What’s more, I know I’d be doing Jesus a great disservice if I were to imply that he was either ignorant or indifferent to the reality of human suffering – or even animal suffering for that matter.  After all, in Matthew 10:29, didn’t he say that not one sparrow, falling to the ground, is beneath God’s attention?

And, now that I think about it, if we did live in a world without tears, and troubles, and tragedy, what would be the point of telling us to “take no thought” for our lives?!  The fact is, in a world like that, in a world of guaranteed health and wealth and happiness, no-one would be giving their “lives”, their welfare, their security, a second thought.  In a way, far from detracting from Jesus’ message, the very presence of suffering in the world is actually what gives his message its meaning.

So just what exactly was Jesus getting at then, when he implored us – not once, not twice, but three times, in the space of just a few verses –to “take no thought” for our lives (Matthew 6:25, 31 and 34)?
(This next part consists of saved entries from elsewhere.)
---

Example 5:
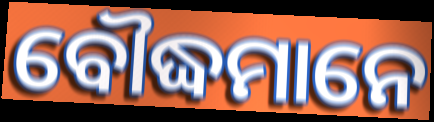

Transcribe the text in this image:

ବୌଦ୍ଧମାନେ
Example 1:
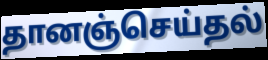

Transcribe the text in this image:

தானஞ்செய்தல்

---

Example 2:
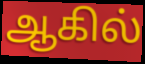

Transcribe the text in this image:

ஆகில்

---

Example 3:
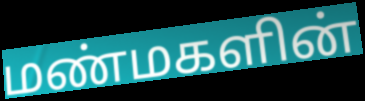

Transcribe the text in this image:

மண்மகளின்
Well, because life is so fragile, so fickle, so full of uncertainty, no wonder people are always “taking thought” for tomorrow, obsessing about the future, crossing bridges before they come to them, and looking for storms in every teacup; no wonder people can become so easily fixated on anything, and everything, that gives them even the vaguest sense of control over what will always be, for the most part, “uncontrollable”.  I guess, in the end, what we’re all looking for is a little “solidity”, a little “permanence” – just one little corner of our lives that we can rely on and call our own.

But what I might call taking a natural interest in my future happiness and my long-term security, Jesus simply calls laying up for yourself treasure on earth – and where “treasure” is concerned, “earth” will only ever be one thing: a place “where moth and rust doth corrupt, and where thieves break through and steal” (Matthew 6:19).
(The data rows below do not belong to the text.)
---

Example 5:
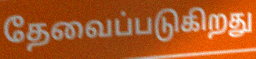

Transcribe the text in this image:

தேவைப்படுகிறது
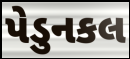
પેડુનકલ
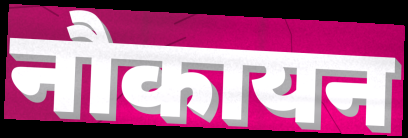
नौकायन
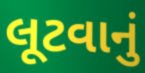
લૂટવાનું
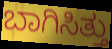
ಬಾಗಿಸಿತ್ತು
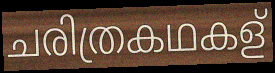
ചരിത്രകഥകള്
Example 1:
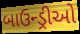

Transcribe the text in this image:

બાઉન્ડ્રીઓ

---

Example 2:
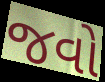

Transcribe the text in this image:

જવો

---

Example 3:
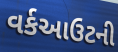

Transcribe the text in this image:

વર્કઆઉટની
And this, I’m afraid, is the crux of the matter: every thought we “take” for our lives is a thought that is squandered on something that never can be, and was never intended to be, anything other than “temporary”, “transitory”, and oh so terribly brief.  If this is indeed our “treasure”, then we really are “of all men most miserable” (1 Corinthians 15:19).

But there is another kind of treasure, hidden within the crumbling “earthen vessel” (2 Corinthians 4:7) of our lives: God himself – his very life, his very essence – “an inheritance incorruptible, and undefiled, and that fadeth not away” (1 Peter 1:4) – the very life of God, “made manifest in our mortal flesh” (2 Corinthians 4:11).  This is the “pearl of great price”; this is the treasure worth selling all to possess (Matthew 13:46).

So when Jesus said “take no thought for your life”, he said it with his eyes wide open; he said it looking life, with all its indiscriminate suffering and crippling anxiety, full in the face; he said it with eyes that saw, even in the most tragic circumstances, and the most unbearable situations, a hidden “treasure”, untarnished and untouched, by all that life could throw at him.

God grant us all the grace to lead such a “thoughtless” way of life, and walk like Jesus, calm and collected, upon these constantly churning waters of our lives.